═════ DATA IN THIS EXERCISE

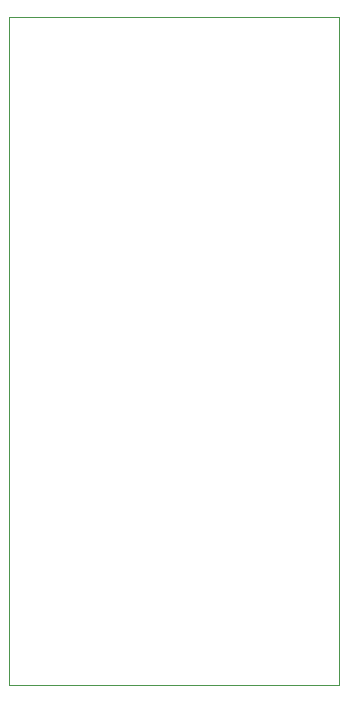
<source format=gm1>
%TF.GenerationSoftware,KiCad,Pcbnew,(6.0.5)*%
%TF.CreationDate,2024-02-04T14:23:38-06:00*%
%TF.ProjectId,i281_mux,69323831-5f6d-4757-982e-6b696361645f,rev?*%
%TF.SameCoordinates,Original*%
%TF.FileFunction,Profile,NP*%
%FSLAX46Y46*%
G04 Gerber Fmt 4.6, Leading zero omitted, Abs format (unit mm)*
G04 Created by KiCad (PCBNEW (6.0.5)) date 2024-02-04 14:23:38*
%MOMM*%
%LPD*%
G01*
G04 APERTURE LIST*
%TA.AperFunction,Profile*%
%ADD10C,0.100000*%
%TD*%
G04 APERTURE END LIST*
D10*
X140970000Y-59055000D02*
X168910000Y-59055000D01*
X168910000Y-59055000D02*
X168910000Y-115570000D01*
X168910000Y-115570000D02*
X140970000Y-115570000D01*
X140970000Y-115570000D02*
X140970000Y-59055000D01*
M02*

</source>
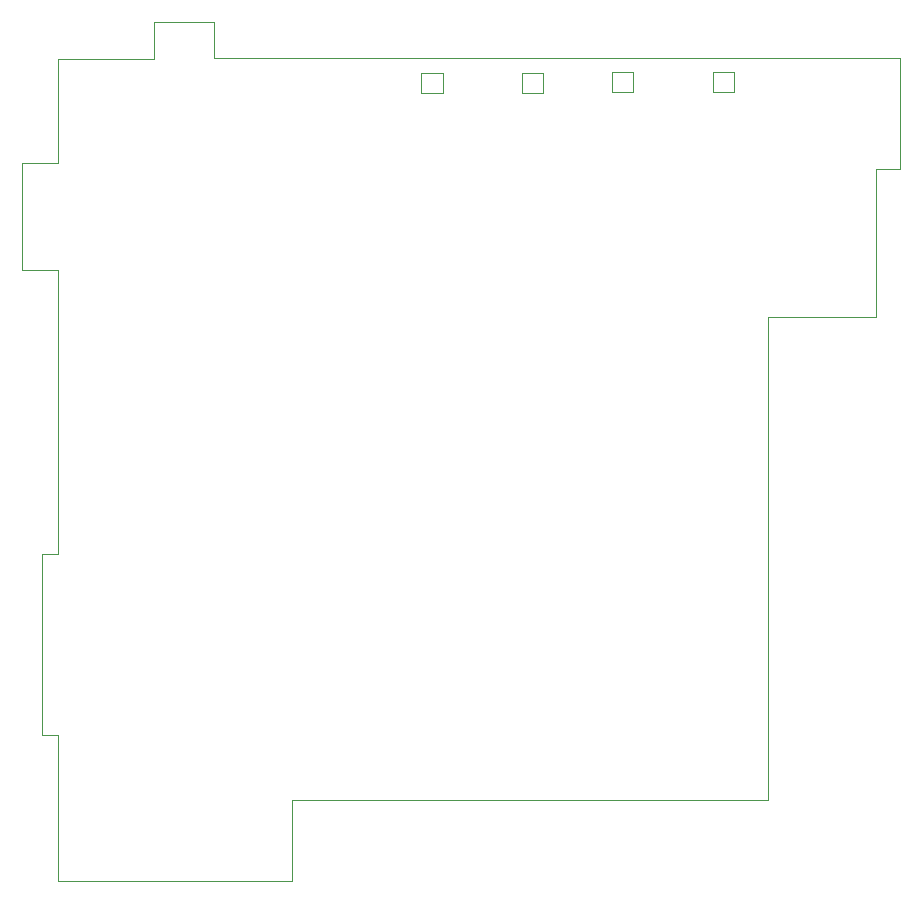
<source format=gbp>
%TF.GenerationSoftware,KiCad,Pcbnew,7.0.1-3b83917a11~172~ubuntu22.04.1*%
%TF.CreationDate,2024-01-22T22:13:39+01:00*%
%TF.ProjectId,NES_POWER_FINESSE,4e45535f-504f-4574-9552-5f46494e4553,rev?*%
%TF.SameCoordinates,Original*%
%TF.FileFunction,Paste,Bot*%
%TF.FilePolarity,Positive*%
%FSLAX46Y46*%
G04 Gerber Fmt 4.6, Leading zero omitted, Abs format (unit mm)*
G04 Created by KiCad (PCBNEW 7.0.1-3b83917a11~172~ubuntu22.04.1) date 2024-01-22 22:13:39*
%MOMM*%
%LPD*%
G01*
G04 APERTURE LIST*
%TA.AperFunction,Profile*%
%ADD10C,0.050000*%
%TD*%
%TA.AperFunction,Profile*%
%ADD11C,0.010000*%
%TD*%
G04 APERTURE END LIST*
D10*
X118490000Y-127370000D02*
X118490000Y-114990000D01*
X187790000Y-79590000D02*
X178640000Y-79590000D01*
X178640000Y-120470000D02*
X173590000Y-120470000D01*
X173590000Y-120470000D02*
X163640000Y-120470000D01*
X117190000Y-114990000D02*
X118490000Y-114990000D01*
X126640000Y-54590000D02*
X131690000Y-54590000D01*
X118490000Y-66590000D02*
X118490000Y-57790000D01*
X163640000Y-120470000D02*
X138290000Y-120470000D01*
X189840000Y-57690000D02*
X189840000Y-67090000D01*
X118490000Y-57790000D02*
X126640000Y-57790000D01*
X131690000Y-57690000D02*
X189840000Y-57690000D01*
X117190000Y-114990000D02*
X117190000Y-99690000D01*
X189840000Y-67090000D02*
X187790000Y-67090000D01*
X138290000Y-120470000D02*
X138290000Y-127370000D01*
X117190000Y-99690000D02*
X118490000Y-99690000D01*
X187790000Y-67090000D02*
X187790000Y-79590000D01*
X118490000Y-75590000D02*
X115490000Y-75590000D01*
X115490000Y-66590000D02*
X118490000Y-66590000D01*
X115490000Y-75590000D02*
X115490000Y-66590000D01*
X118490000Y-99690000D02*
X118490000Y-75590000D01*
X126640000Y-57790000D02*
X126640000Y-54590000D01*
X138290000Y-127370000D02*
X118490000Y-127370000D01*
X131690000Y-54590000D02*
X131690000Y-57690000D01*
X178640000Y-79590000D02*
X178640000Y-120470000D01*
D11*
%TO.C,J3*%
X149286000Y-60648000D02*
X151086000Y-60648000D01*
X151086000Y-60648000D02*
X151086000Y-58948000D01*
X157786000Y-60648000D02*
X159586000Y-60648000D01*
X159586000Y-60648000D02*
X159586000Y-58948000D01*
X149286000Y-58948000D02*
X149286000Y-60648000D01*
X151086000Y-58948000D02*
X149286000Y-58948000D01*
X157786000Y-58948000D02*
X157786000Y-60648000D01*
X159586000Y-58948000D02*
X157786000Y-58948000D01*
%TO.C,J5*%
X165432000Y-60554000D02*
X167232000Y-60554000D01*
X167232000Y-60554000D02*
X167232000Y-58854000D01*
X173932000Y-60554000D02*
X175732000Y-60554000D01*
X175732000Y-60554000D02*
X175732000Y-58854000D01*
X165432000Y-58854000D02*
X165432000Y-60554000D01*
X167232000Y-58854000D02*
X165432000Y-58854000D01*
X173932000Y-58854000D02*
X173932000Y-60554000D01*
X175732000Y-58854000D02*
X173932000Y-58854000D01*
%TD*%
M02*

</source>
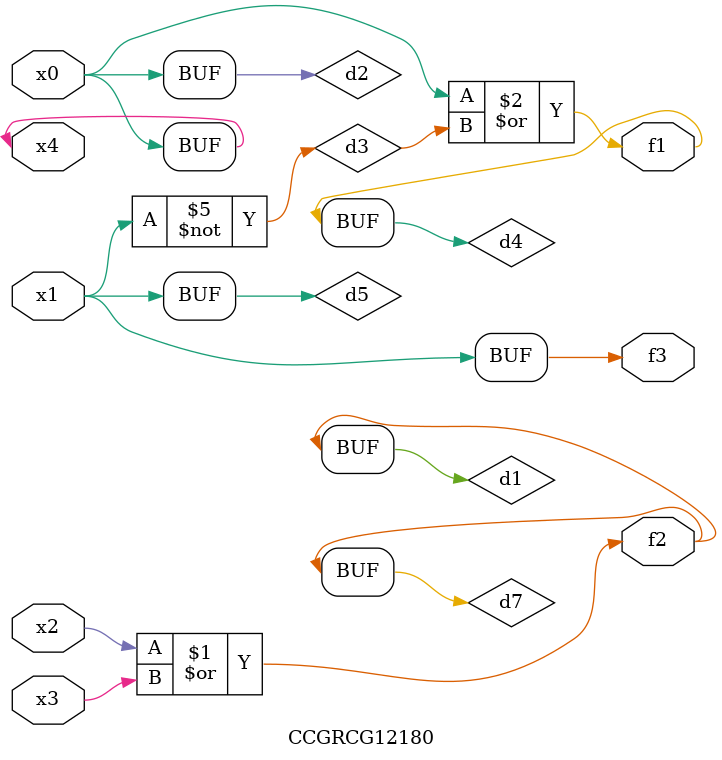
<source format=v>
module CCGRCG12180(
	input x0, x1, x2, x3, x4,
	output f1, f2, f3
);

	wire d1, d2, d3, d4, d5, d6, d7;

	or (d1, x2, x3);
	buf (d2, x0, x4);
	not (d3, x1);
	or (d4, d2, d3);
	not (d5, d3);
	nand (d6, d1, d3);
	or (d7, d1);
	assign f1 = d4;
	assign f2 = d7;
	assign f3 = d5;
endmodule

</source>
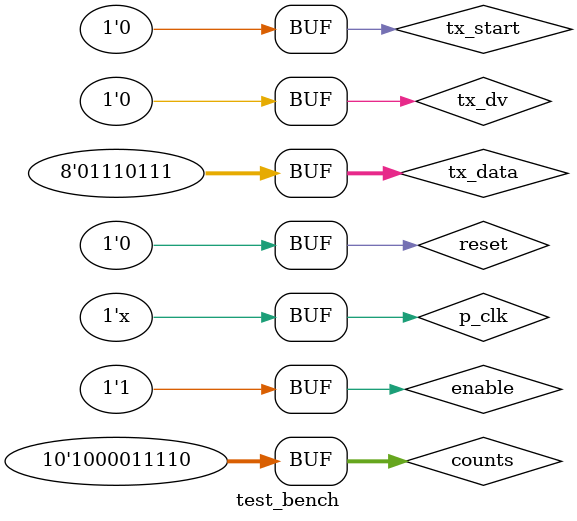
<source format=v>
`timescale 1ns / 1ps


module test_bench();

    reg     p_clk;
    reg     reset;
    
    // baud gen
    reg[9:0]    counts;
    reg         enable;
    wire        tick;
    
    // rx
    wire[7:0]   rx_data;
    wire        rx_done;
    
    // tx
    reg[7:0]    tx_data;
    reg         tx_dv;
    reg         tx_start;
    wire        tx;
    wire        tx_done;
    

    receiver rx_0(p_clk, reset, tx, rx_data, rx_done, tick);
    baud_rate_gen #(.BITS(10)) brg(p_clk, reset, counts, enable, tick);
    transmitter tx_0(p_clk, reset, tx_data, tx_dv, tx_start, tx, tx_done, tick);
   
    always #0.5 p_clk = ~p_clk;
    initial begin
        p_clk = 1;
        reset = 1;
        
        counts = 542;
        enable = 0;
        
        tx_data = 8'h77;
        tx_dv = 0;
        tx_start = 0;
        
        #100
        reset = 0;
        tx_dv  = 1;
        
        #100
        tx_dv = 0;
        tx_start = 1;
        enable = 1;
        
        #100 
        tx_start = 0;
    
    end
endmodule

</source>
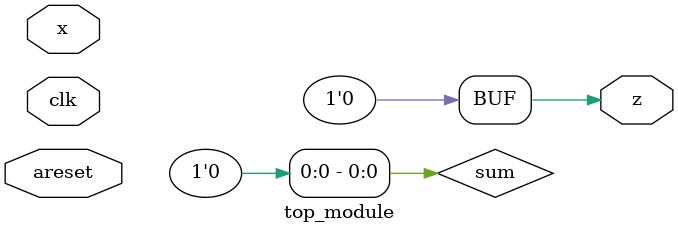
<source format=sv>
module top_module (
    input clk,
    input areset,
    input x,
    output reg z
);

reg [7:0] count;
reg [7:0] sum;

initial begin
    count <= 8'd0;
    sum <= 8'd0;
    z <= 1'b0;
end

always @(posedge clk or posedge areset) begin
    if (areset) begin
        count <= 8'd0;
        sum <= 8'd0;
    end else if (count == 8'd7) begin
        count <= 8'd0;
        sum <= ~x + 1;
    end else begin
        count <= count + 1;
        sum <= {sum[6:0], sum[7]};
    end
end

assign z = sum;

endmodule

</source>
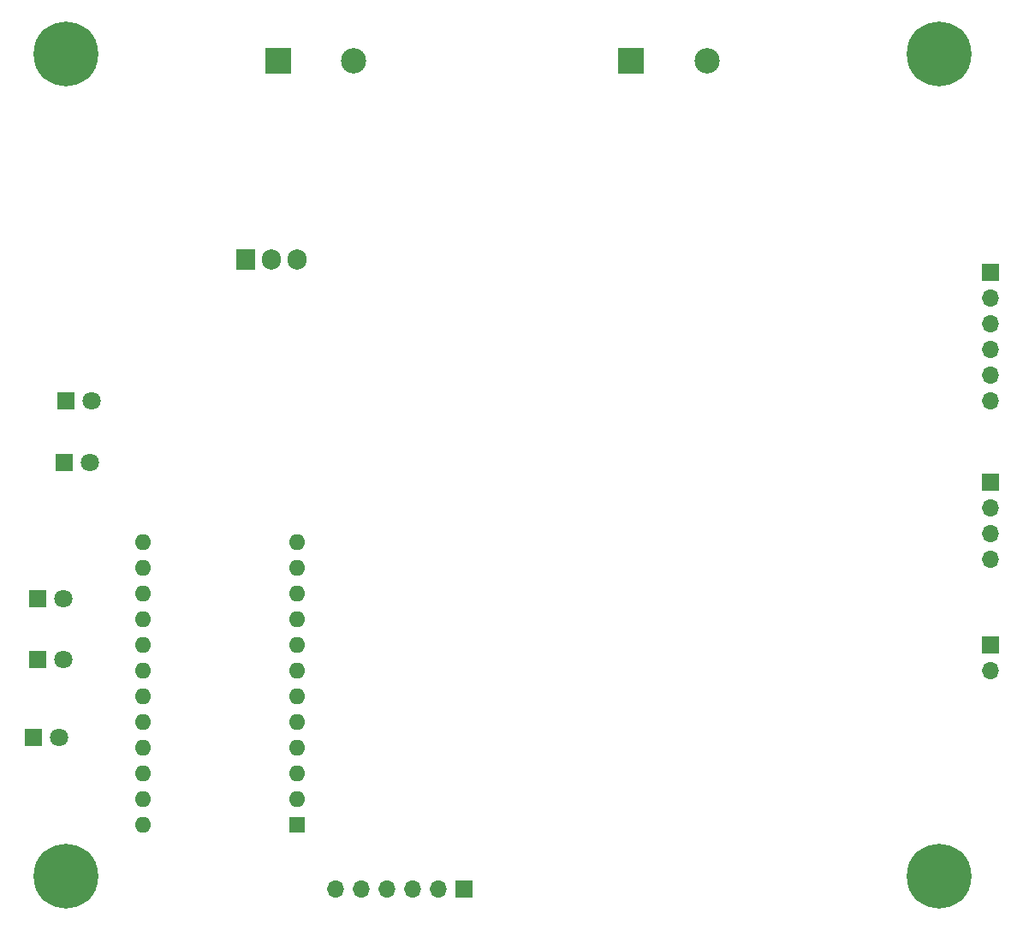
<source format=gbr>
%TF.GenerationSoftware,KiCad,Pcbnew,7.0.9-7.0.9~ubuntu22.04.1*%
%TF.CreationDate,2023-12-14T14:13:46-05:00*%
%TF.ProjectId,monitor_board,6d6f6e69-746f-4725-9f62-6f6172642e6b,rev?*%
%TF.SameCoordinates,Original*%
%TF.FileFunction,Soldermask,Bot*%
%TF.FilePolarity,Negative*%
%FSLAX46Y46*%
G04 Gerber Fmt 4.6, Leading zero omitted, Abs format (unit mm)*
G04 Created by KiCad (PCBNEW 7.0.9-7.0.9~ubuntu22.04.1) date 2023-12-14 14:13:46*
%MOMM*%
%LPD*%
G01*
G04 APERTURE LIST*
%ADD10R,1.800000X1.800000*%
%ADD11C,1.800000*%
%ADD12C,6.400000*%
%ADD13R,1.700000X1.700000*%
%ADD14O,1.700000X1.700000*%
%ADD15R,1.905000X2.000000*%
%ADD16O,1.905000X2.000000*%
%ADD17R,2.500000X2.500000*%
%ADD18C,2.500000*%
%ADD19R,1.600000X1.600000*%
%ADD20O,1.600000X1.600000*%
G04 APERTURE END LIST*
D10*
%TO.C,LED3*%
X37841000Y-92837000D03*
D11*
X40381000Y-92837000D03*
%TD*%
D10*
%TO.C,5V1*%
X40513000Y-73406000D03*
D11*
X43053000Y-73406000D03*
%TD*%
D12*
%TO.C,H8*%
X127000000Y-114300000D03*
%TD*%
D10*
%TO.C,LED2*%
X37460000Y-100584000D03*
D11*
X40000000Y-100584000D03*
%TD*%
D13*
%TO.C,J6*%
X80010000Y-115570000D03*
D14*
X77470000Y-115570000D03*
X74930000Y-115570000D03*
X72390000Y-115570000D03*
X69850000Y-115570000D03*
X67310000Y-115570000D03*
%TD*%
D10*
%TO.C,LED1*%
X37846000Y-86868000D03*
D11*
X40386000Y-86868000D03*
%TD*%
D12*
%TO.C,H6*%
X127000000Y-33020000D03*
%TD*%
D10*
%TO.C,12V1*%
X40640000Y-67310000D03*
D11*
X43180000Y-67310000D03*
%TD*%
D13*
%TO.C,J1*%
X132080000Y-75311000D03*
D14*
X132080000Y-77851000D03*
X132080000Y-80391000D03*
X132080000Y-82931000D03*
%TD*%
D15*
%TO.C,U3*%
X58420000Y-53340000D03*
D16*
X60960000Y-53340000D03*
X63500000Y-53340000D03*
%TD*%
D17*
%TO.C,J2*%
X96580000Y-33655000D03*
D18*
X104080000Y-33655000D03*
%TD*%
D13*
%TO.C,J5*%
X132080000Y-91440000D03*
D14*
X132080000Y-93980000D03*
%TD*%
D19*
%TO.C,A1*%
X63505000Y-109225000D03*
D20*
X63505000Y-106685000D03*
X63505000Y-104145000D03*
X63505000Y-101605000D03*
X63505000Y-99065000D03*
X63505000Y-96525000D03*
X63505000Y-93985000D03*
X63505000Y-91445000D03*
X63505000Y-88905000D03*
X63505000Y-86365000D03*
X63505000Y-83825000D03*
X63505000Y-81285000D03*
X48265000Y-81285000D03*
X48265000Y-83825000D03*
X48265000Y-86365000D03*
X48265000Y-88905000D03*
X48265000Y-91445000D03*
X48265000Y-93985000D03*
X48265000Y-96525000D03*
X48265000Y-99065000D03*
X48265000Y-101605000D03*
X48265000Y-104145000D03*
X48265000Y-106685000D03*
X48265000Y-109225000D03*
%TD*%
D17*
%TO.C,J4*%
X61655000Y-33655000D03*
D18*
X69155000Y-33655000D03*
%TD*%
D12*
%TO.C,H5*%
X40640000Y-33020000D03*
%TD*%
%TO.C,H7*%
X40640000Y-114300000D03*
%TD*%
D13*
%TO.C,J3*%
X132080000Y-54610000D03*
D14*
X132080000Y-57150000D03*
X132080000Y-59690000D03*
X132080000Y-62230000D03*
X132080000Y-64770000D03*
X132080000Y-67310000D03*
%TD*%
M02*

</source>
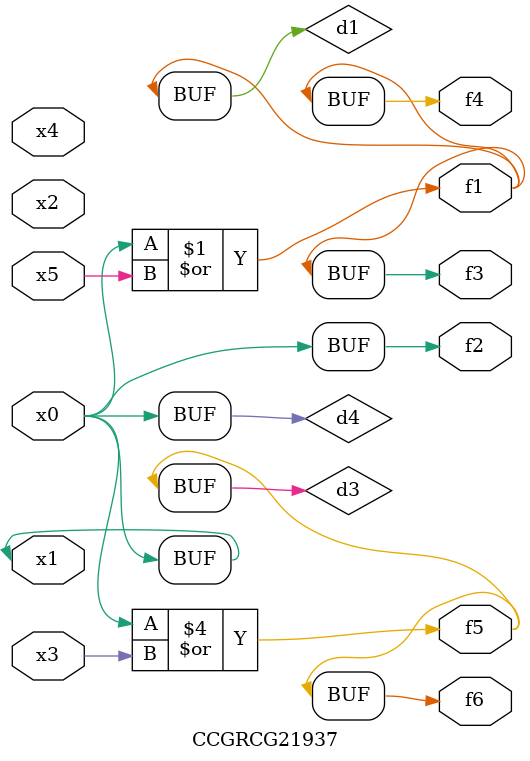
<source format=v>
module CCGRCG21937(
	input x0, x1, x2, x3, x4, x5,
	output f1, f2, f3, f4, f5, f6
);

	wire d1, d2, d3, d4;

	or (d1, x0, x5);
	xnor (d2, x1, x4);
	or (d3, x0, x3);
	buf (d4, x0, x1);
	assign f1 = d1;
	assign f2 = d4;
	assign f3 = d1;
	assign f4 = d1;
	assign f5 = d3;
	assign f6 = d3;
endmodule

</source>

══════════

YOUR ASSIGNMENT: Look through the material above for the string "CreationDate" and copy each line that has it.

ANSWER FOR THE TASK:
%TF.CreationDate,2024-02-04T14:23:38-06:00*%
%TF.CreationDate,2024-01-22T22:13:39+01:00*%
%TF.CreationDate,2023-12-14T14:13:46-05:00*%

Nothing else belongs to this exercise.